One of the earliest characters, Grace Archer was played by Ysanne Churchman. Famously her character was killed off in a tragic fire. The timing of her death is the stuff of legend, coinciding with the launch of the UK’s first commercial TV channel ITV, on 22 September 1955. Myth has it that her demise was timed to distract from the ITV launch, but, according to Ysanne, the reverse was true. It was an attempt to bury the death of Grace Archer as producers assumed many more would be glued to the ITV opening.

Having a fairly large ensemble cast means several storylines can be interwoven. Restricting the main action to a rural community limits the number of other characters you need, In TV terms it also means that you don’t have all those “background artists” walking back and forward in a city set scene. So it’s no surprise the BBC’s longest running TV soap is the Welsh language Pobol Y Cwm, originally on BBC Wales and now on S4C, (Sianel Pedwar Cymru = Channel 4 in Wales.) is set in a rural Welsh community. A popular commercial ITV1 evening soap is “Emmerdale”, previously “Emmerdale Farm”. In that the “plane crashing into minibus” episode is notorious for the way they changed the cast and characters.

The popularity of these shows is another British peculiarity. In the 18tb century the Industrial Revolution started. With canal and later rail transport feeding the growing factories, the population moved rapidly from predominantly rural to predominantly urban. It induced a certain folk nostaligia for a simpler rural era. Current manifestations include the continuing aspiration to “retire to a rose covered cottage in the country” and the Welsh concept of Hiraeth.

The basic idea of the show was adapted for broadcast in Afghanistan

The British Government has spent and invested millions in Afghanistan, on troops, infrastructure and a considerable number of missiles. It has now emerged that it deployed a secret and perhaps more effective weapon in its mission to win hearts and minds in the battle against the Taliban: an Afghan version of The Archers. New Home, New Life, first broadcast in 1994, swaps Ambridge for the fictitious village of Bar Killi, and storylines about organic pigs and rural affairs (extra-marital, usually) for tales of forced marriages, land mines and opium cultivation. Partly developed by producers of the Radio 4 soap, and broadcast on the World Service, it soon became a hit, at its peak drawing audiences of more than 35 million people. Now a previously restricted government document has revealed the extent to which it was funded by the UK as part of a global policy of using soap opera to influence audiences.

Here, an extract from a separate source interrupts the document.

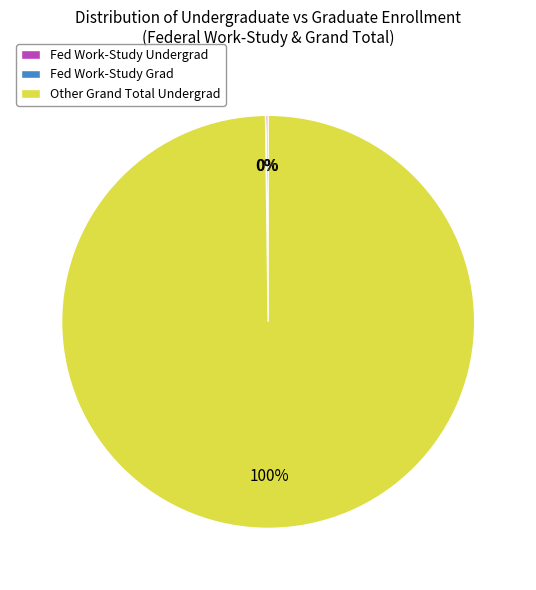

The Other Grand Total Undergrad slice represents 100% of the pie. True or false?

True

I gather June Spencer’s character is not being immediately killed off in classic soap plots, She is “taken to the main Barsetshire care home”. This gives plenty of opportunity for “I’m rather worried about Peggy” dialog. [for those unfamilar, that was a “Mrs Dale’s Diary” reference] It also gives them a chance to explore what happens to an increasingly frail matriarch and the consequences of her illness and death on her suvivors. Almost sounds like the BBC preparing its audience to respond to Operation London Bridge.

It also gives June the chance to make guest appearances, Would help her pay her fuel bills!